Records contained in a dataset:
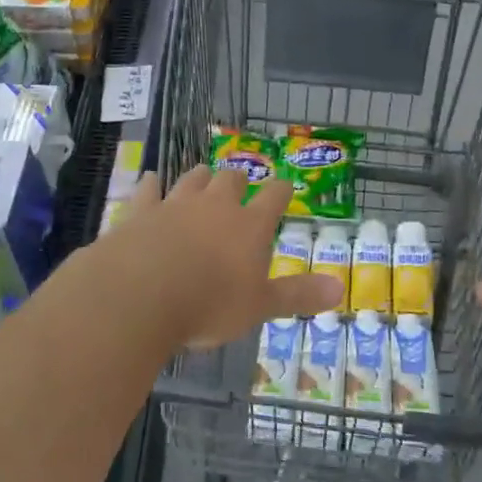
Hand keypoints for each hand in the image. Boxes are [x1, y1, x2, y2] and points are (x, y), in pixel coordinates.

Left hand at [105, 167, 342, 348]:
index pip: (273, 198)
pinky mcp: (141, 212)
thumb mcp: (260, 306)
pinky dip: (151, 184)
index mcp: (249, 226)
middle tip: (240, 181)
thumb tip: (340, 288)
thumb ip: (298, 295)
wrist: (142, 293)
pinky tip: (150, 179)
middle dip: (238, 179)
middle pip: (230, 180)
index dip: (281, 191)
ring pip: (192, 179)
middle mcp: (214, 206)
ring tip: (204, 175)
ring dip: (200, 176)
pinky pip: (148, 190)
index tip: (285, 186)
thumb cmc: (209, 304)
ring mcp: (175, 204)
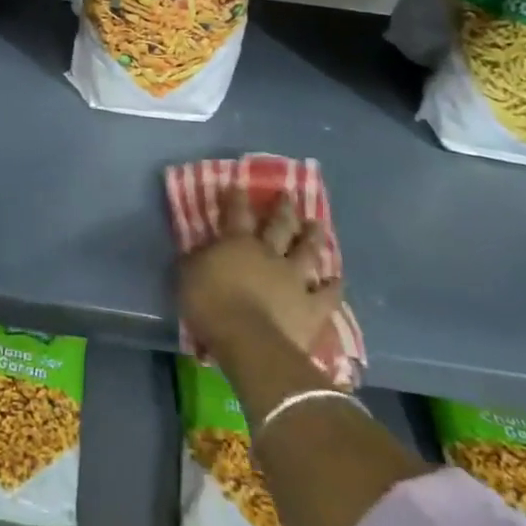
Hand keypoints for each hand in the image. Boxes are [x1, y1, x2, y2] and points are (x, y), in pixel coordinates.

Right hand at [178, 190, 342, 359]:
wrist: (248, 340)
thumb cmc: (210, 304)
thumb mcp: (187, 276)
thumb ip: (195, 260)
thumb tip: (198, 249)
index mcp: (238, 243)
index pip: (237, 213)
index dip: (237, 198)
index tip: (239, 185)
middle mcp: (269, 253)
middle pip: (279, 225)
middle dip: (283, 209)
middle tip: (288, 195)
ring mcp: (294, 279)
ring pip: (307, 252)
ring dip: (313, 237)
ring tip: (317, 224)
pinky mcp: (311, 307)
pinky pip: (327, 295)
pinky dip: (334, 286)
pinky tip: (337, 279)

▸ HOW TO COMPLETE THIS TASK
Copy only the stretch running from the line containing "ring mcp: (294, 279)" to the final line of the entries, both ends included, exactly as it stands.

▸ WRITTEN SOLUTION
ring mcp: (294, 279)
ring pip: (307, 252)
ring dip: (313, 237)
ring tip: (317, 224)
pinky mcp: (311, 307)
pinky pip: (327, 295)
pinky dip: (334, 286)
pinky tip: (337, 279)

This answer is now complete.